When I wrote that piece about Three-Mile Island the other week, I forgot to mention my own recollections of the event. It was interesting timing, because it happened in the middle of a senior space systems engineering project that I was involved with at the University of Michigan. It was an annual course taught in the Aerospace Engineering department, required for Aerospace majors, which I took as an elective (though it wasn’t my major, I took many courses there, including several graduate ones, tailoring my own astronautical engineering degree, but without the emphasis on aeronautics). The course was taught by Harm Buning (who died only three years ago — I really ought to write about him some time). The project was to figure out how to dispose of nuclear waste in space. This was a couple years before the Shuttle had its first flight, and we still believed the hype about its cost and safety, so it was the assumed launch vehicle, but the question was what to do with the stuff once it was in LEO.

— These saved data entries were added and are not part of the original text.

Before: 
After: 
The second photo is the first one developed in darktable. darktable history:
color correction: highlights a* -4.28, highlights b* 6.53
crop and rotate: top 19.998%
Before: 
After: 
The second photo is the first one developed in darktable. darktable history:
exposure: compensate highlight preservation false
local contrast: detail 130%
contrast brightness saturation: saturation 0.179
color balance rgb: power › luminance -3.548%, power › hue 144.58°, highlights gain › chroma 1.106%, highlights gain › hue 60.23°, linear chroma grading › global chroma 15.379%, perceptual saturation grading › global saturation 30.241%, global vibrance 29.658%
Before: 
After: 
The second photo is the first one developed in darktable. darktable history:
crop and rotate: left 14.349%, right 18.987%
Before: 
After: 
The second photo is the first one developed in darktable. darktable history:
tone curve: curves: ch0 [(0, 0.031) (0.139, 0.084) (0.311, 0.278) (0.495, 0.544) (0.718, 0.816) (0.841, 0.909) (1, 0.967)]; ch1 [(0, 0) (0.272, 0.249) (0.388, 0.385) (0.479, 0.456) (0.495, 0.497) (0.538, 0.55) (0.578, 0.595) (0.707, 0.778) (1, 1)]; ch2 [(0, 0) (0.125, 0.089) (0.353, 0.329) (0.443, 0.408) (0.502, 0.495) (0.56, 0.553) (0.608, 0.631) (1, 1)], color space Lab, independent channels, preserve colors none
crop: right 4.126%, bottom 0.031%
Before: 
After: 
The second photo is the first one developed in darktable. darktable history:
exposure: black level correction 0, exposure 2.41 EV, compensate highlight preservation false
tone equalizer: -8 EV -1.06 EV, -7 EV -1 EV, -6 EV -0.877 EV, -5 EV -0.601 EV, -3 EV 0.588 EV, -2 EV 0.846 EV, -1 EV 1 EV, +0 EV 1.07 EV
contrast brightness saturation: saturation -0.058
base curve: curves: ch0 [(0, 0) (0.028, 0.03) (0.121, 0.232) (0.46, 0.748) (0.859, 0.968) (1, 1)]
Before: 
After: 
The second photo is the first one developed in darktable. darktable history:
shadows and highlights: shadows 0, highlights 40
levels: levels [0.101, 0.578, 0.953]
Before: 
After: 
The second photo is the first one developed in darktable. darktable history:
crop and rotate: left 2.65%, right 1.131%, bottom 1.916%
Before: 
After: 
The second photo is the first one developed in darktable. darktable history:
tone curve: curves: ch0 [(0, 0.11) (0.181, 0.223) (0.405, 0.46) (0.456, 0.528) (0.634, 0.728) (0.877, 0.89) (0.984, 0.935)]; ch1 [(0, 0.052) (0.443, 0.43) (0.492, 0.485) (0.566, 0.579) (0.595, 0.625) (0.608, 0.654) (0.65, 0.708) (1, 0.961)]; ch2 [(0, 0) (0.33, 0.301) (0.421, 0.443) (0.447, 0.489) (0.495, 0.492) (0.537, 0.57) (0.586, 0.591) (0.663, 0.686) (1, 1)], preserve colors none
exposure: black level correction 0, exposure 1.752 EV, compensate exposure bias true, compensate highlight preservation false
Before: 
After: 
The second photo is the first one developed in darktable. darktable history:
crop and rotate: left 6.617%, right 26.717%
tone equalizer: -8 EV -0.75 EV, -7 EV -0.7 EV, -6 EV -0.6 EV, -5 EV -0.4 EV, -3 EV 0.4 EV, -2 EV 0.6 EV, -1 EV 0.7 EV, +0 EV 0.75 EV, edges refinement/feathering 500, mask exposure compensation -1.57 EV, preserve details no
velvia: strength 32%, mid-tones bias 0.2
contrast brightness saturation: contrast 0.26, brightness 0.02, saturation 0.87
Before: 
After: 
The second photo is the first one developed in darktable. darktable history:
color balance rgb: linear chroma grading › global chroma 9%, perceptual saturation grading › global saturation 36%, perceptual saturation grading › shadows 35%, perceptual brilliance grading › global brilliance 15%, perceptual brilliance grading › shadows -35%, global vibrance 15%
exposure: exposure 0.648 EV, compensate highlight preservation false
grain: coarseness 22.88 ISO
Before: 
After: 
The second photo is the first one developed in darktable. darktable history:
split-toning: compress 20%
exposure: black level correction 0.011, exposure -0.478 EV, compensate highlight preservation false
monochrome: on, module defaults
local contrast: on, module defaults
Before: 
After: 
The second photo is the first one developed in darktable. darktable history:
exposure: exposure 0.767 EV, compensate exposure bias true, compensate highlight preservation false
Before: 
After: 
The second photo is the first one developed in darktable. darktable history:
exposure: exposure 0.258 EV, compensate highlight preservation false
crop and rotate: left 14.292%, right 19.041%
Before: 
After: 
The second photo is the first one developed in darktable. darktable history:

Having been pretty heavily involved with the L-5 Society (I had actually spent a semester the previous year volunteering at the HQ in Tucson, and had met people involved with the MIT mass driver work, including Henry Kolm and Eric Drexler — the people in that now-classic picture are, from right to left, a twenty-four year-old bearded Eric wearing a Maxwell’s equations teeshirt (one of which I also had at the time), Henry, Gerry O’Neill, someone unknown to me, and Kevin Fine — geek and space enthusiast city — I could write a sad book titled “We Were Space Enthusiasts, And Young…), I suggested that we use a linear synchronous motor to propel it out of the solar system. The class adopted the idea, and we came up with a crude systems design (about what you could expect from college seniors for such a complex project). It was in the middle of the project that TMI occurred, making it seem even more relevant.

The university seems to have put many of these older (typed by department secretaries– no word processors back then) reports on line, including this one. I’m sure I have a dead-tree copy somewhere, but it’s nice to see it on the web. It’s been a long time, and I was distracted at the time because my father had his second heart attack in April of that year, and died a few weeks later. Due to time missed, I had to finish up my sections early in the summer to avoid an Incomplete for the course, so I don’t remember how much of it and which parts I wrote, but it was quite a bit of it (at least the orbital mechanics and the dynamics of the payloads in the accelerator, and how much wall play they would have to have). Dave Steigmann wrote a lot of the structures section, I think. The report says that it’s authored by Kevin Blankinship, but he was probably just final editor, because he was officially the team project manager. One of the things that this course taught was not just engineering, but how to work as an engineering team (including managing with the politics and personal interactions). These were…interesting. I won’t say any more than that, to protect the guilty, whoever they all may be. 😉

Anyway, is it feasible? Probably not, but it was a good project for the purpose of learning how to consider all aspects of a space system, and project teamwork.

[Update a while later]

The project name was pretty good acronymery. I don’t recall whether it was mine, someone else’s, or the result of a brainstorming session. But it was Project NEWDUMP (Nuclear Energy Waste Disposal Using Mass-Driver Propulsion).

For anyone who is willing to read the thing, it is probably entertainingly rife with howlers, from the perspective of three decades later. This one on page four jumped off the page at me:

The Space Shuttle has substantially reduced the cost of space transportation since the Apollo project, with possible improvements for further economy.

Note the tense, and not also that this was written about two years before first flight.